Sehr bald beschloss ich schließlich, eine Fortbildung zu machen, den Journalismus an den Nagel zu hängen und eine Gastgewerbekonzessionsprüfung zu machen. Die geplante Flucht in die Selbstständigkeit wurde mir vom AMS gefördert, so weit ich mich erinnere. Ohne private Rücklagen und die Unterstützung meiner Eltern wäre das nicht gegangen. Kaum hatte ich die Ausbildung abgeschlossen, stellte sich aber endlich ein neuer Job ein.

Kein Honiglecken

Das alles ist etwa zehn Jahre her. Seither waren viele meiner FreundInnen und Bekannten zumindest einmal arbeitslos. Für die meisten war es ein ziemlicher Einschnitt in ihrem Leben, fast allen war die Situation peinlich und unangenehm. Für alle war es eine Umstellung, plötzlich mit viel Zeit und wenig Geld auskommen zu müssen. Der Job ist weg, die Fixkosten bleiben. Und Zukunftsangst kommt dazu. Arbeitslosigkeit ist kein Honiglecken.
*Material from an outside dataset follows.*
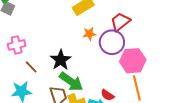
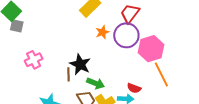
brown line: (31, 67) -> (69, 74), moved, turned 56
green arrow: (71, 82) -> (96, 83), size x0.7

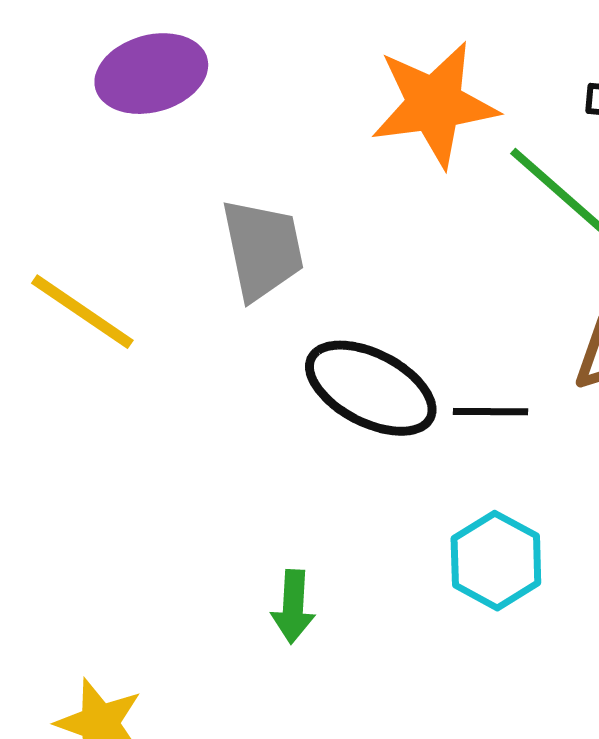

Und darum werde ich wütend, wenn in einem der reichsten Länder der Erde in Zeiten wie diesen, wo viele unschuldig ihren Arbeitsplatz verlieren, Sozialschmarotzerdebatten vom Zaun gebrochen werden. Ich werde wütend, wenn Unsummen da sind, um Banken zu retten, aber das Geld angeblich nicht reicht, um Menschen vor der Armutsfalle zu schützen. Wir können uns eine Anhebung des Arbeitslosengeldes leisten, wir können uns die Mindestsicherung leisten. Im Einsatz für mehr Gerechtigkeit werden wir noch lange nicht arbeitslos.